*** Text Section Begins ***

With all its wars, terrorist attacks and genocides, history might suggest that the armed forces has a critical and unquestionable role in any nation-state. However, as Steven Pinker puts it “We believe our world is riddled with terror and war, but we may be living in the most peaceable era in human existence’. Since the peak of the cold war in the 1970s and 80s, organised conflicts of all kinds, such as civil wars, genocides, repression by autocratic governments, terrorist attacks, have declined throughout the world and their death tolls have declined even more precipitously. Despite the trend of the New Peace, world military expenditure in 2013 is estimated to have reach $1.747 trillion and 2012 saw the highest total military spending than in any year since World War 2. Are these military spendings a good return on its national-security “investment’, for it is clearly an investment intended for peace and security. This essay aims to show that expenditure on arms and armed forces are justifiable in the modern world to a very small extent because it facilitates violence, results in power imbalance and its money can be put to better use.
First, expenditure on arms and armed forces is not justifiable as such military spendings facilitate violence and thus violates human rights. Countries without military capability cannot easily undertake “wars of choice” or wars whose purposes evolve, as in Iraq, from dismantling wars of mass destruction to promoting democracy. The last five major wars that the United States undertook, namely Korea 1950, Vietnam 1955, Kuwait 1990, Afghanistan 2001 and Iraq 2003 were the ones in which the United States attacked countries that had not directly attacked the United States. Furthermore, wars involving powers that have the military and economic capability allows for such conflicts to exist for prolonged periods of time. For example, four out of the five wars mentioned above are still unresolved.
The United States possession of military establishment that has a capability far beyond its ability to defend the homeland hence gives it a capability to undertake wars of choice, to the extent that Vietnam and Iraq prove to be miscalculations and strategic blunders. In the UK, the Ministry of Defence redefines the purpose of the armed forces as “meeting a wider range of expeditionary tasks, at greater range from the UK and with everincreasing strategic, operational and tactical tempo” which “could only conceivably be undertaken alongside the US”. This means that their ‘defence capability’ is now retained for the purpose of offence. Expenditure on arms and armed forces is hence not justified on the grounds that they facilitate violence in the world as countries claim moral authority to launch attacks on other countries in the name of benign foreign intervention.
Second, the disproportionate expenditure on arms and the armed forces is not justifiable because wars are no longer the biggest threat to a nation. A report published by the Oxford Research Group argues that modern defence policies are self-defeating. They concentrate on the wrong threats and respond to them in a manner which is more likely to exacerbate than to defuse them. The real challenges, it contends, are presented by climate change, competition over resources, the marginalisation of the poor and our own military deployments. By displacing people from their homes and exacerbating food shortages, climate change will cause social breakdown and mass migration. Competition for resources means that the regions which possess them – particularly the Middle East – will remain the focus of conflict.

*** Text Section Ends ***
*** Data extract Section Begins ***

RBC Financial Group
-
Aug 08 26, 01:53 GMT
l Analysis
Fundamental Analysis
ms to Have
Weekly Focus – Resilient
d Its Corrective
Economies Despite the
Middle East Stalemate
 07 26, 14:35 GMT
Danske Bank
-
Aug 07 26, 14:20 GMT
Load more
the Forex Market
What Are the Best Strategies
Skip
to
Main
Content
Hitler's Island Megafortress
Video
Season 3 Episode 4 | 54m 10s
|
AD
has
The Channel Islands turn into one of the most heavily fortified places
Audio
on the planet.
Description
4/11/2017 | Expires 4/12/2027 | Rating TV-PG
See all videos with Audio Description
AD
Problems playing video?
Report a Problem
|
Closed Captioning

*** Data extract Section Ends ***

## Study questions:
A: Translate this sentence from the essay on military spending into Spanish: "Competition for resources means that the regions which possess them – particularly the Middle East – will remain the focus of conflict."
B: Please reproduce the part of the essay on military spending starting with "Second, the disproportionate" and going on through "focus of conflict.", word for word.

## Answer set:
A: La competencia por los recursos significa que las regiones que los poseen —en particular, Oriente Medio— seguirán siendo el foco de conflicto.

B:
Second, the disproportionate expenditure on arms and the armed forces is not justifiable because wars are no longer the biggest threat to a nation. A report published by the Oxford Research Group argues that modern defence policies are self-defeating. They concentrate on the wrong threats and respond to them in a manner which is more likely to exacerbate than to defuse them. The real challenges, it contends, are presented by climate change, competition over resources, the marginalisation of the poor and our own military deployments. By displacing people from their homes and exacerbating food shortages, climate change will cause social breakdown and mass migration. Competition for resources means that the regions which possess them – particularly the Middle East – will remain the focus of conflict.